Yet I was looking at net losses for a QSR on the south shore that was maybe 700 sqft of service and sitting. Their revenue per sqft was astronomical…it didn't make sense.

Three months in we had fired the head butcher. This was my recommendation, while skilled, he was already burnt out from the owners, and had a bad reputation with the staff. They were paying two FTE Kitchen Managers and the two owners were technically the pitmasters. There was a bunch of redundancy.
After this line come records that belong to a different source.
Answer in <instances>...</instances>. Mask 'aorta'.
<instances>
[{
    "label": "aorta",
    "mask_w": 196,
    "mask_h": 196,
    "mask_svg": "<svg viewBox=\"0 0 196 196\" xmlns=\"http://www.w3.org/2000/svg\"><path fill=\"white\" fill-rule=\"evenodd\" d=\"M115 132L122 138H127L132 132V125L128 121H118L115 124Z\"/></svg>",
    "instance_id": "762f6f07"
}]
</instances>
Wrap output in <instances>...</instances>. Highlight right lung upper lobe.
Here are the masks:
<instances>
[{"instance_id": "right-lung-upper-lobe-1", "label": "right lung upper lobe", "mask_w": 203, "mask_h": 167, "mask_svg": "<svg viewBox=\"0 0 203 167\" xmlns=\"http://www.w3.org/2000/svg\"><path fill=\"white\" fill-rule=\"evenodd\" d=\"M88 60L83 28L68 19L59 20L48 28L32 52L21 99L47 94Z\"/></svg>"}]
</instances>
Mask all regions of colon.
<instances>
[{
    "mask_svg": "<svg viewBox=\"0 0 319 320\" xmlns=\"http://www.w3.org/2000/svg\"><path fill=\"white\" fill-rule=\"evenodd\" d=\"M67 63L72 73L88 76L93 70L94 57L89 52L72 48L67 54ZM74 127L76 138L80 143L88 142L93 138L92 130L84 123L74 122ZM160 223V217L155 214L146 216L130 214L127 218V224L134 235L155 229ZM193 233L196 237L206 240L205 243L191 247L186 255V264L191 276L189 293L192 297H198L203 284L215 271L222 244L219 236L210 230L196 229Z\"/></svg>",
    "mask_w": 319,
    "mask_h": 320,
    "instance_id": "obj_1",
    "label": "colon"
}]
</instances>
Three months later we would fire the other kitchen manager. I took a night off for the first time in weeks as I was covering all management shifts so ownership could spend time with their family, at their other jobs etc

the kitchen manager was drunk, left work, drove the company van home and back, and yelled in front of customers. We obviously let them go the next day.

This is when I really started to see the BOH slip, where they were re-using meats they had taken off-site and throwing them back in the walk-in, in five-gallon buckets. I got yelled at when I threw it out instead of letting the kid they told package it away in the walk-in.

We were expecting our first child in October, and I was starting to get fed up with the seemilngly endless issues, and lack of transparency.

I had officially got our labor to the industry average, and our gross receipts were increasing month to month, yet we were losing money STILL

I called their accountant a couple of times to set up an appt, but they never responded. The other owner's partner reached out to me with concerns about unpaid bills, and I had to talk to National Grid about turning off their electricity. WTF is going on?

Turns out the 'full-time' owner was paying himself 120,000k a year + the cash distributions they took from pooled tips.

I walked out, and called the other owner's partner (she was doing the office admin) I was shaking with anger. I asked her if she knew what the owner's salary was on top of everything else. (I did the math, between him and his wife's payouts they were taking in close to 180,000 k a year) For a YEAR ONE QSR resaraunt.

She said she had been trying to tell the other owners, but non believed this was an issue.

How can I work here full time and make under 100k he asked incredulously when I sat him down. I told him He would've been crazy to start at 75k, but he was singlehandedly handicapping his own business.

After my kid was born, I was not welcomed back with open arms.